ZADANIE -> Przepisz bez zmian wszystkie wiersze danych, od pierwszego aż po wiersz zawierający „Safran JIM Compact™ | Notes: normal -> bold”, łącznie z tymi dwoma wierszami.

DANE DO ZADANIA ->
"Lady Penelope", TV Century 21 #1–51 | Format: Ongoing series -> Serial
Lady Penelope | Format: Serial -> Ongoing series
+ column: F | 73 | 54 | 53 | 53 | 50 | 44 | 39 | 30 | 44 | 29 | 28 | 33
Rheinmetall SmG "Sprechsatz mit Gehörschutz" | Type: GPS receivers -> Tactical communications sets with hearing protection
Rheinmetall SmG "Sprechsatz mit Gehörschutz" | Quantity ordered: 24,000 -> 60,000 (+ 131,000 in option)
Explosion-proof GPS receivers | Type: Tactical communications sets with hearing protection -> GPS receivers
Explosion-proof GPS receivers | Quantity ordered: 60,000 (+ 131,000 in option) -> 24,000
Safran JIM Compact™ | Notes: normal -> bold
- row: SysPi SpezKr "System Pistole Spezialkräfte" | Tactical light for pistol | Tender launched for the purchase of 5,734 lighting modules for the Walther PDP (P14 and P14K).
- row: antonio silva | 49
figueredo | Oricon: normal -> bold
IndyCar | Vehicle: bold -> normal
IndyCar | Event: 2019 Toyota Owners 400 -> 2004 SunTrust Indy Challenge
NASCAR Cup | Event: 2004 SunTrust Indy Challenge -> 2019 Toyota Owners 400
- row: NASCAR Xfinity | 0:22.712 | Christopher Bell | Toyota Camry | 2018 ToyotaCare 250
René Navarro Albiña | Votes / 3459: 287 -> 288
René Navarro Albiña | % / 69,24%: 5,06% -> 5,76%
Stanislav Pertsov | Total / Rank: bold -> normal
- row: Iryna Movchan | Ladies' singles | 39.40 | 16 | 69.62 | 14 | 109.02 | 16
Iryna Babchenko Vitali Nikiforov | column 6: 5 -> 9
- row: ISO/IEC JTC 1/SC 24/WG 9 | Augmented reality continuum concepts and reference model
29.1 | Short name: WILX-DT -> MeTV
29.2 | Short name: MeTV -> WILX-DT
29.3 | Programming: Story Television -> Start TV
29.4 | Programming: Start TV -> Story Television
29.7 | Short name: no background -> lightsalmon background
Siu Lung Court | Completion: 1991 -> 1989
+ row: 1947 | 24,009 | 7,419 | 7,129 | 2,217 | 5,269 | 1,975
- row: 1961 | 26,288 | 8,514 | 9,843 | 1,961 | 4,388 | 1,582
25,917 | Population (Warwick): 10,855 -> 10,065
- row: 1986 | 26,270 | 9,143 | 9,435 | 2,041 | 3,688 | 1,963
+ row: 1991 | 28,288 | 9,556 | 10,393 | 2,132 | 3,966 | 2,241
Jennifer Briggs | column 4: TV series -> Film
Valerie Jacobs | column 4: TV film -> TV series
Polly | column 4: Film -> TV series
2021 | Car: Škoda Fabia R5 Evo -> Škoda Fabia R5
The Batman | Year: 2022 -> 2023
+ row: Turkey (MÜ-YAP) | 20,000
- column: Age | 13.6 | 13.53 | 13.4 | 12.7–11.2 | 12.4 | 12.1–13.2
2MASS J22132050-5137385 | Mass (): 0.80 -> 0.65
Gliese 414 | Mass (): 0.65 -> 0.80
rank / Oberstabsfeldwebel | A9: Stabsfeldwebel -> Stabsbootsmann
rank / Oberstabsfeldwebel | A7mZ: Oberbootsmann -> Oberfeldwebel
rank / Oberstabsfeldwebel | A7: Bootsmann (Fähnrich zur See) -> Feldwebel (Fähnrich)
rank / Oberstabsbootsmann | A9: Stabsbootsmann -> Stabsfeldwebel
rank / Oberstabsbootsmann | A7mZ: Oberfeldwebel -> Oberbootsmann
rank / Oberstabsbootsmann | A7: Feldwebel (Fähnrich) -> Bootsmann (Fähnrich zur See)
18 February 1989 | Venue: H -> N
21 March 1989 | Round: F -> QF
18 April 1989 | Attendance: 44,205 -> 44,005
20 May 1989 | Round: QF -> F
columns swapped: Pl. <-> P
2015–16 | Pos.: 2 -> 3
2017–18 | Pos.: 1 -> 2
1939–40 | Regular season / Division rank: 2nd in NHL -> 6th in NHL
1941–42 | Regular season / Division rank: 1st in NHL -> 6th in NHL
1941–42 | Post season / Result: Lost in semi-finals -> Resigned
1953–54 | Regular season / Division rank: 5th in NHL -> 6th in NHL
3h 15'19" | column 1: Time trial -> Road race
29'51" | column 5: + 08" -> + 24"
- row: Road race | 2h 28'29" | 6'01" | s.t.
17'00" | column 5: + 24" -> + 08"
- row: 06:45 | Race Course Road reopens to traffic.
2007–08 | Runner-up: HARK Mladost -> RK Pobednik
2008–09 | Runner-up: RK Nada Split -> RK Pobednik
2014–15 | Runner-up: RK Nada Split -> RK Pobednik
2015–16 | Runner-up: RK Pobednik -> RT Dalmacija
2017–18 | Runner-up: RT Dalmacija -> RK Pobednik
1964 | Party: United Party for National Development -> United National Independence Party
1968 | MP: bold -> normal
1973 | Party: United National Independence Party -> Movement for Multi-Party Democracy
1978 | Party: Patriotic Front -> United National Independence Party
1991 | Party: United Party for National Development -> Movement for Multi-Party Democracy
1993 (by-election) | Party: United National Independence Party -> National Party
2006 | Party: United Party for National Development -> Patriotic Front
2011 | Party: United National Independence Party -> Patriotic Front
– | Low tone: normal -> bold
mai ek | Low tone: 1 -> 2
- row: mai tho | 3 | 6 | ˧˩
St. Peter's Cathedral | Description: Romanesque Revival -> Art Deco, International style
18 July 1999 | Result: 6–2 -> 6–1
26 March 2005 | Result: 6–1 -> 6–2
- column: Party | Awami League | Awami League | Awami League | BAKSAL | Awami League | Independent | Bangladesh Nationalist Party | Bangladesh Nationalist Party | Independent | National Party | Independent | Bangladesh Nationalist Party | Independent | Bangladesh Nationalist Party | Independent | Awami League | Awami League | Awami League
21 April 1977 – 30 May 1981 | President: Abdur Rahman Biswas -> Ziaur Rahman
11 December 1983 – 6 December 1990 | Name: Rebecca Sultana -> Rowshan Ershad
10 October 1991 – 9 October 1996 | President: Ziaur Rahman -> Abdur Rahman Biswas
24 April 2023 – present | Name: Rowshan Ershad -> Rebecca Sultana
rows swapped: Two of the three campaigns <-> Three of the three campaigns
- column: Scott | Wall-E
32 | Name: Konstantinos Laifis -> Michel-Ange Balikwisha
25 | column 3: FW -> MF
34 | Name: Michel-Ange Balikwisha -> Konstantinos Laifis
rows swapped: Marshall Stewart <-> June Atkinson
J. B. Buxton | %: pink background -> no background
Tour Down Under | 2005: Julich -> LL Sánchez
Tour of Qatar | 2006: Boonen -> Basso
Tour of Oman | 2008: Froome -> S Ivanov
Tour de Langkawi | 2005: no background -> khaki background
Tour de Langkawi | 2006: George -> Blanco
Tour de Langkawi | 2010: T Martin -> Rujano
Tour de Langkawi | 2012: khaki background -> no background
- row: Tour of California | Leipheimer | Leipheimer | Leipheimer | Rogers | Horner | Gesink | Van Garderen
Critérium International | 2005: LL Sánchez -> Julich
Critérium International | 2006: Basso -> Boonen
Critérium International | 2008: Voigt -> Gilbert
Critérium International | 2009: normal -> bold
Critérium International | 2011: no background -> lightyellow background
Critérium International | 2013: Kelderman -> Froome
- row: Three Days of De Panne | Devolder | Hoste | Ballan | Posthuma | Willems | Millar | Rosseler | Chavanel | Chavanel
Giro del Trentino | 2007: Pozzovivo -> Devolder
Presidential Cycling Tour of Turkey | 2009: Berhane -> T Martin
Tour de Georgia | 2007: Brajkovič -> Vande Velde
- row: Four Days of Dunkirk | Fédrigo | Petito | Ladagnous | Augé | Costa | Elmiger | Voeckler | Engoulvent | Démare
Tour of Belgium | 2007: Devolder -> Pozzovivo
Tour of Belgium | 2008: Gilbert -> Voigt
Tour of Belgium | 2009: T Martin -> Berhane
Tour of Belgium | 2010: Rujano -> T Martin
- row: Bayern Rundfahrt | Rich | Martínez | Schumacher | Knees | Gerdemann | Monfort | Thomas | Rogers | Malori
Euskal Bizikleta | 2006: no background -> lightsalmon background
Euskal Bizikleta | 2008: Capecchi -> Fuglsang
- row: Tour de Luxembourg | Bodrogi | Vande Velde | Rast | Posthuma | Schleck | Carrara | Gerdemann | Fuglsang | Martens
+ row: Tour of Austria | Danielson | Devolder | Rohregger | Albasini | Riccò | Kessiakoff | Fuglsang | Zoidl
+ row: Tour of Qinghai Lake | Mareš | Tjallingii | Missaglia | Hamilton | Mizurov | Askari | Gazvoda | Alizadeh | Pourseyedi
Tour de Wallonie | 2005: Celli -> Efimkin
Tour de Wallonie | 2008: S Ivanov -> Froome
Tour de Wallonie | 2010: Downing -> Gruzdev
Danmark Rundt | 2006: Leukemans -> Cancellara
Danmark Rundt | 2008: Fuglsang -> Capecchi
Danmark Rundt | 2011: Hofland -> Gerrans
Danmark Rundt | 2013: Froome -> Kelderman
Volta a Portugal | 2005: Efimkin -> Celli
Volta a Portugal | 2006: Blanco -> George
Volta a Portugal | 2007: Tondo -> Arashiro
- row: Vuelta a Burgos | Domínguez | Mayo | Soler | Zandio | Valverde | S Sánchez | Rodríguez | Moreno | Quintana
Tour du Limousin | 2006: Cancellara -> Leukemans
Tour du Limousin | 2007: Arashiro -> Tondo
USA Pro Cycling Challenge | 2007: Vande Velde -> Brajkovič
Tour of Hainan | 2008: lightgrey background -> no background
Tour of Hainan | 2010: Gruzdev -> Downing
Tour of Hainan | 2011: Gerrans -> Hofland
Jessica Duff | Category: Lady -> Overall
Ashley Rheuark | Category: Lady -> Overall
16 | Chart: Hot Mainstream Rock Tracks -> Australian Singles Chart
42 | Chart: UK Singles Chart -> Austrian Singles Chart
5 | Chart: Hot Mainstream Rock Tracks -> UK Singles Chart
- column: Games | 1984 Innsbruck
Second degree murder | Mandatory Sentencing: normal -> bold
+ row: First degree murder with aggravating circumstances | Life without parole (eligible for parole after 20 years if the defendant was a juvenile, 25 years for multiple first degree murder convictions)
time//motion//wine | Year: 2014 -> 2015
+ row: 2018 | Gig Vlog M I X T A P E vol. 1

ROZWIĄZANIE PONIŻEJ ->
"Lady Penelope", TV Century 21 #1–51 | Format: Ongoing series -> Serial
Lady Penelope | Format: Serial -> Ongoing series
+ column: F | 73 | 54 | 53 | 53 | 50 | 44 | 39 | 30 | 44 | 29 | 28 | 33
Rheinmetall SmG "Sprechsatz mit Gehörschutz" | Type: GPS receivers -> Tactical communications sets with hearing protection
Rheinmetall SmG "Sprechsatz mit Gehörschutz" | Quantity ordered: 24,000 -> 60,000 (+ 131,000 in option)
Explosion-proof GPS receivers | Type: Tactical communications sets with hearing protection -> GPS receivers
Explosion-proof GPS receivers | Quantity ordered: 60,000 (+ 131,000 in option) -> 24,000
Safran JIM Compact™ | Notes: normal -> bold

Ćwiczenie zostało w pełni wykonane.